Updated on 2024-10-25 GMT+08:00

Compressing Hive ORC Tables Using ZSTD_JNI

Scenario

ZSTD_JNI is a native implementation of the ZSTD compression algorithm. Compared with ZSTD, ZSTD_JNI has higher compression read/write efficiency and compression ratio, and allows you to specify the compression level as well as the compression mode for data columns in a specific format.

Currently, only ORC tables can be compressed using ASTD_JNI. By contrast, ZSTD enables you to compress tables in the full storage format. Therefore, you are advised to use this feature only when you have high requirements on data compression.

This section applies only to MRS 3.2.0 or later.

Example

  1. Log in to the node where the client is installed as the Hive client installation user.
  2. Run the following command to switch to the client installation directory, for example, /opt/client:

    cd /opt/client

  3. Run the following command to configure environment variables:

    source bigdata_env

  4. Check whether the cluster authentication mode is in security mode.

    • If yes, run the following command to perform user authentication and then go to 5.

      kinit Hive service user

    • If no, go to 5.

  5. Run the following command to log in to the Hive client:

    beeline

  6. Create a table in ZSTD_JNI compression format as follows:

    • Run the following example command to set the orc.compress parameter to ZSTD_JNI when using this compression algorithm to create an ORC table:

      create table tab_1(...) stored as orc TBLPROPERTIES("orc.compress"="ZSTD_JNI");

    • The compression level of ZSTD_JNI ranges from 1 to 19. A larger value indicates a higher compression ratio but a slower read/write speed. A smaller value indicates a lower compression ratio but a faster compression speed compared with read/write speed and the other way around. The default value is 6. You can set the compression level through the orc.global.compress.level parameter, as shown in the follows.
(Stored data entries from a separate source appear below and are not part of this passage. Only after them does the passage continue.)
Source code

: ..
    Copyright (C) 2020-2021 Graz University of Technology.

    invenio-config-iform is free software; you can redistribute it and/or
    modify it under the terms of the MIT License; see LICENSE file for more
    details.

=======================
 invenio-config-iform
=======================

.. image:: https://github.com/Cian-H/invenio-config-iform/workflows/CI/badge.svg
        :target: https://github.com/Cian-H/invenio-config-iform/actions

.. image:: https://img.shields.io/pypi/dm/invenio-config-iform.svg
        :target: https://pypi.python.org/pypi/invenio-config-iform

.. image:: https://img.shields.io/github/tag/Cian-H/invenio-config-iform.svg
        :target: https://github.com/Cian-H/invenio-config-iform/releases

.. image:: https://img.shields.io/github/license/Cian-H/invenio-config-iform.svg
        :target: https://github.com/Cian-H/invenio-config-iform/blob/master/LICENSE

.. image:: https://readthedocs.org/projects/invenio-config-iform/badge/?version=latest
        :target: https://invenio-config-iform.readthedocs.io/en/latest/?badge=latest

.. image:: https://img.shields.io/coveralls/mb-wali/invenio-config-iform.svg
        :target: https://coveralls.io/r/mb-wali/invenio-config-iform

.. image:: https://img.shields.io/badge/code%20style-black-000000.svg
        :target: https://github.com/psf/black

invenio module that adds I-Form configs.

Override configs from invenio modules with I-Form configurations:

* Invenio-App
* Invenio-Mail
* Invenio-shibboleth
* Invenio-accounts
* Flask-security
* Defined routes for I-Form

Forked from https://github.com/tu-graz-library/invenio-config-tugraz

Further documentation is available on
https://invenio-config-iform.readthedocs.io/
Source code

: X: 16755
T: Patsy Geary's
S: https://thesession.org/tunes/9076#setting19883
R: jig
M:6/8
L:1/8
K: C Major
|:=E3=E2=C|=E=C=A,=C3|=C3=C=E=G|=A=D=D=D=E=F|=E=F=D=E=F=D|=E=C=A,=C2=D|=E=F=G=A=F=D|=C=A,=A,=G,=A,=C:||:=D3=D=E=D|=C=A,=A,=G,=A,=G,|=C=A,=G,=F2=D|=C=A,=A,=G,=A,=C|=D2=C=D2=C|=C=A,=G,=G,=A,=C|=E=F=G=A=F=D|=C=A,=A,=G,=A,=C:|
      create table tab_1(...) stored as orc TBLPROPERTIES("orc.compress"="ZSTD_JNI", 'orc.global.compress.level'='3');

    • This compression algorithm allows you to compress service data and columns in a specific data format. Currently, data in the following formats is supported: JSON data columns, Base64 data columns, timestamp data columns, and UUID data columns. You can achieve this function by setting the orc.column.compress parameter during table creation.

      The following example code shows how to use ZSTD_JNI to compress data in the JSON, Base64, timestamp, and UUID formats.

      create table test_orc_zstd_jni(f1 int, f2 string, f3 string, f4 string, f5 string) stored as orc

      TBLPROPERTIES('orc.compress'='ZSTD_JNI', 'orc.column.compress'='[{"type":"cjson","columns":"f2"},{"type":"base64","columns":"f3"},{"type ":"gorilla","columns":{"format": "yyyy-MM-dd HH:mm:ss.SSS", "columns": "f4"}},{"type":"uuid","columns":"f5"}]');

      You can insert data in the corresponding format based on the site requirements to further compress the data.